Bochy’s hiring seemed predestined because Sabean had long been impressed with his managing style, watching him in the many encounters between the Giants and Padres. I would guess that most of the “interview” process consisted of Sabean getting Bochy’s evaluation of the current Giants roster and what needs to be done to improve it. There was an urgency to that because Bochy is now in Japan to manage the U.S. all-star team in the Japan series.
Ironically, Ken Macha was originally selected for that but had to be replaced when he was fired by the A’s.
The free-agent market looks thin this year. Of the 83 players who had declared for free agency as of Sunday, only Alfonso Soriano would be a significant upgrade for the Giants. Soriano had 46 homers and 41 stolen bases and he played surprisingly well defensively as a left fielder. Apparently, he still considers himself a second baseman, although nobody who has seen him play that position does. He’s the kind of offensive player the Giants could build around. But since Sabean has declared they won’t pay any “Bonds-type” salaries next year, he’s probably out of the Giants’ price range.

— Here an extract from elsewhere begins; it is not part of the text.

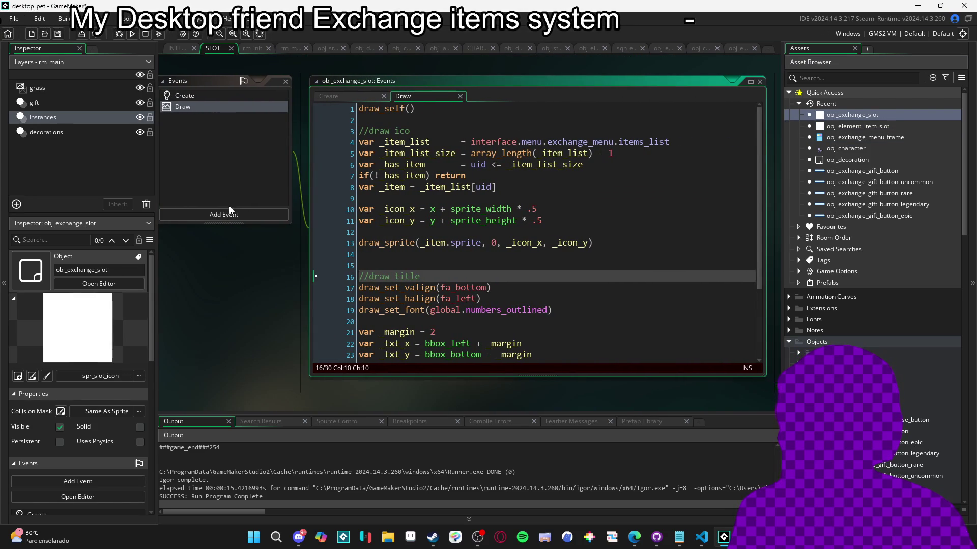
click(224, 214)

Of the others, Nomar Garciaparra, who hit .303 with 20 homers and 93 RBIs, would be an upgrade over Shea Hillenbrand. But Garciaparra’s injury history makes him a risk. Some observers like Texas center fielder Gary Matthews Jr., whose dad played for the Giants. Matthews hit .313 with 19 homers and 79 RBIs for the Rangers. But those figures come with an asterisk because half his games were in the very hitter-friendly Rangers park.
Bochy obviously left the Padres because he felt he would be out after next season, but as he watches the Giants season unfold in 2007, he may regret his decision.